„Akten-Einsichten“. Beiträge zum historischen Ort der Staatssicherheit
„Akten-Einsichten“. Beiträge zum historischen Ort der Staatssicherheit, hg. v. Heidemeyer, Helge. Der Bundesbeauftragte für die Unterlagen des Staatssicherheitsdienstes der ehemaligen Deutschen Demokratischen Republik, Berlin 2016. 170 S. Besprochen von Gerhard Köbler.
Staat bedeutet Herrschaft von Menschen über Menschen unter Einschränkung von Freiheit. Herrschaft kann dabei rigide oder schwach und damit die Freiheit stark oder weniger stark eingeschränkt sein. Je stärker die Einschränkung der Freiheit ist, desto gefährdeter wird die Herrschaft wegen des Widerstands der Unterdrückten und desto intensiver müssen die Herrschenden ihre Herrschaft durch weitere Zwänge absichern.
In der früheren Deutschen Demokratischen Republik wurde zwar die Republik des Volkes behauptet, tatsächlich zwang aber eine politische Minderheit mit Hilfe der Sowjetunion der Mehrheit der anderen ihre Vorstellungen auf. Dementsprechend erwies sich eine umfangreiche Staatssicherheitsbürokratie als erforderlich, die in dem Augenblick fallen musste, in dem die Unterdrückten sich unter Duldung durch Michael Gorbatschow die Möglichkeit der freien politischen Willensäußerung durch friedliche Demonstrationen erwarben. In dem vorliegenden schmalen Sammelband werden unter der veranschaulichenden Abbildung eines Aktenbündels die von der Staatssicherheit hinterlassenen und der Vernichtung entgangenen Akten in elf Beiträgen untersucht, von denen fünf die Akten unmittelbar betreffen und je drei das Verhältnis von Staatssicherheit und Herrschaftssystem. sowie die Dysfunktionalität des MfS behandeln.

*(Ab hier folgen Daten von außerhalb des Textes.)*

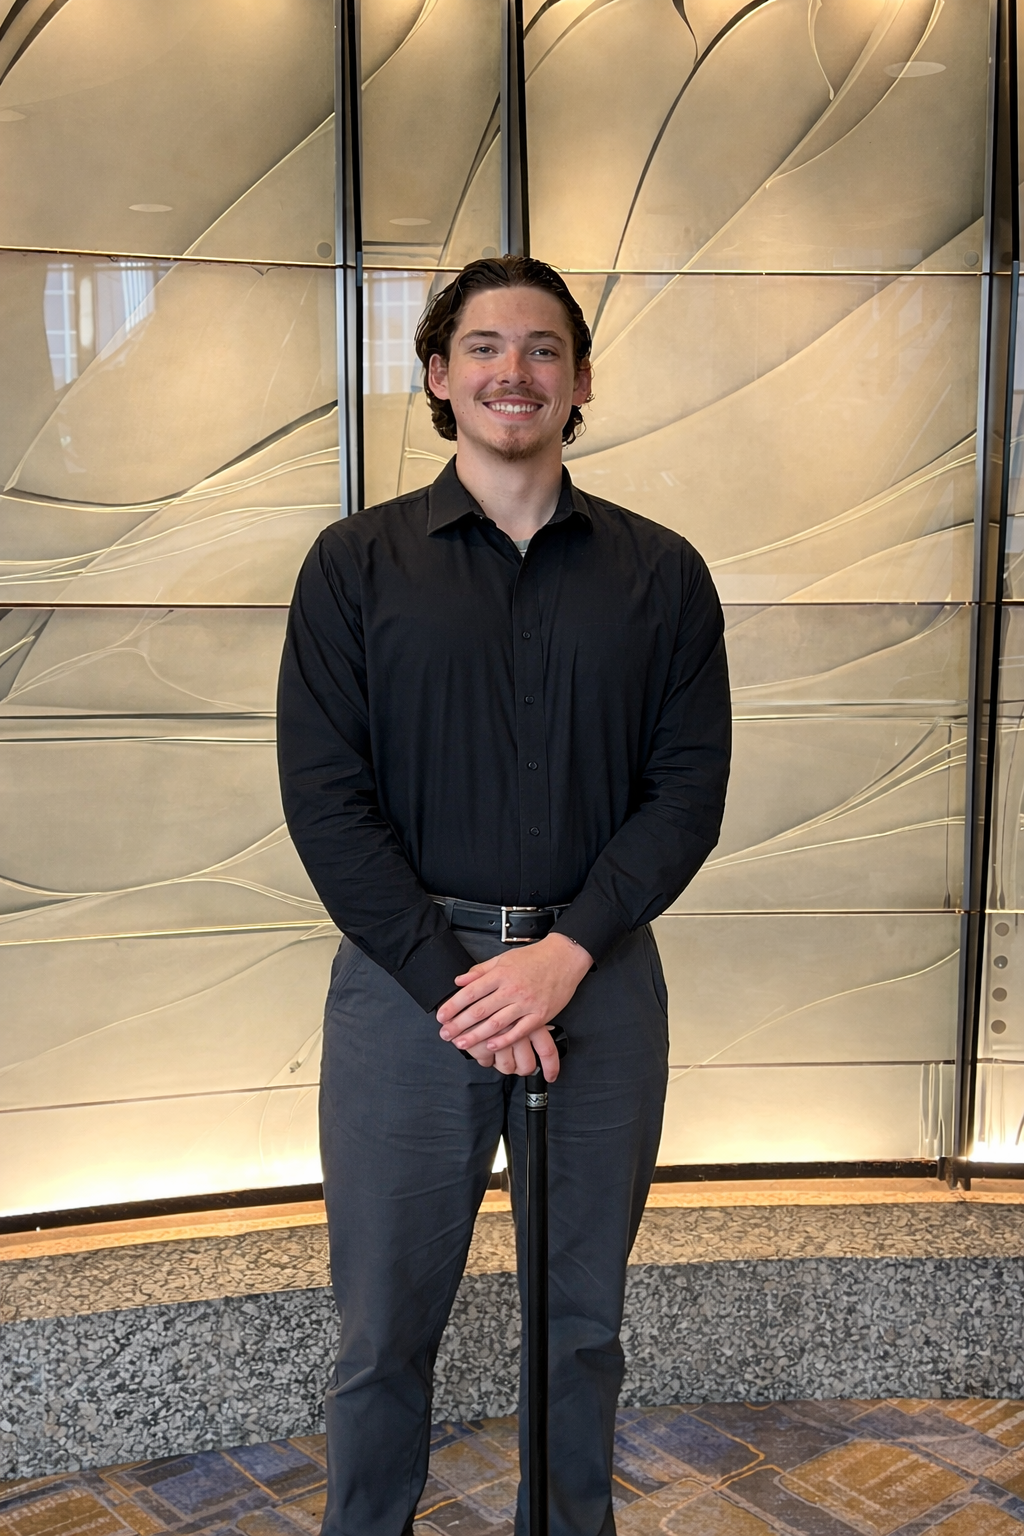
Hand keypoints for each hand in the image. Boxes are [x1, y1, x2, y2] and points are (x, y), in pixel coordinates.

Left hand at [437, 933, 592, 1080]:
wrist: (564, 957)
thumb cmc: (534, 958)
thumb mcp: (503, 958)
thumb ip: (480, 971)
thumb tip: (459, 981)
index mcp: (501, 974)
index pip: (471, 992)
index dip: (453, 1005)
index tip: (441, 1016)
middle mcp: (511, 989)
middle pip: (480, 1010)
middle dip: (459, 1024)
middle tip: (445, 1034)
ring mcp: (526, 1003)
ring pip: (497, 1023)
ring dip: (476, 1035)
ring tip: (462, 1043)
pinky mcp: (540, 1015)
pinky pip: (520, 1030)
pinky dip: (504, 1040)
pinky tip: (491, 1046)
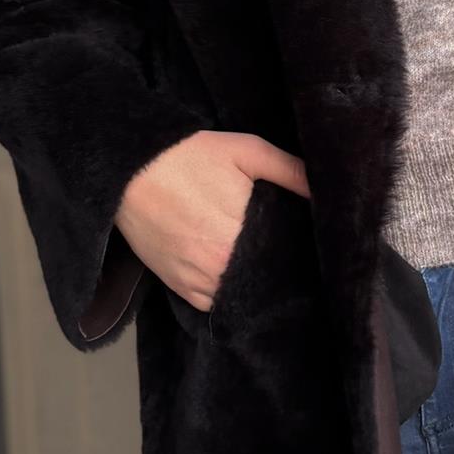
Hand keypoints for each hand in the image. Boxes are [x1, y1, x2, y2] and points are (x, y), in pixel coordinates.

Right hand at [115, 129, 310, 311]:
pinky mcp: (180, 288)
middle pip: (265, 278)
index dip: (295, 250)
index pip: (286, 257)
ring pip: (240, 294)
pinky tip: (230, 273)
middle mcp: (222, 266)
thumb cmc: (190, 156)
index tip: (302, 242)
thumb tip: (324, 191)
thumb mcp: (247, 150)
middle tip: (279, 249)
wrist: (129, 170)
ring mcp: (199, 280)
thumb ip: (290, 171)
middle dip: (275, 267)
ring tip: (256, 262)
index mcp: (244, 234)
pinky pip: (213, 303)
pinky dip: (224, 292)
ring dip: (250, 283)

Dabei beschäftigt sich nach dem einführenden Vorwort des seit 2008 als Leiter der Abteilung Bildung und Forschung des Bundesbeauftragten für die Stasi-Unterlagen tätigen Herausgebers Ilko-Sascha Kowalczuk mit dem Mithören und Abhören in dem geteilten Deutschland und werden die Berichte der Abteilung Information für das Jahr 1956, die Verfahren gegen Robert Havemann, die STRA-Datenbank der MfS-Auslandsspionage sowie die Geschichte um den „Bindestrich der Freiheit“ betrachtet. Daniela Münkel beleuchtet die MfS-Kreisdienststelle Halberstadt, während andere Studien die Rivalität von Staatssicherheit und Volkspolizei sowie die öffentliche Darstellung und Wahrnehmung aufgreifen. Abschließend werden der Doppelagent Hans-Joachim Geyer, der „Feind“ in der Provinz und die Geschäfte des Organisators Gert Trebeljahr untersucht, so dass im Ergebnis vielfältige Einsichten in die durch das Archiv des Bundesbeauftragten für die Unterlagen der Staatssicherheit gebotenen Erkenntnismöglichkeiten über die Funktionsweise eines (deutschen) Überwachungsstaats und des ausführenden Organs dieser Überwachung geboten werden.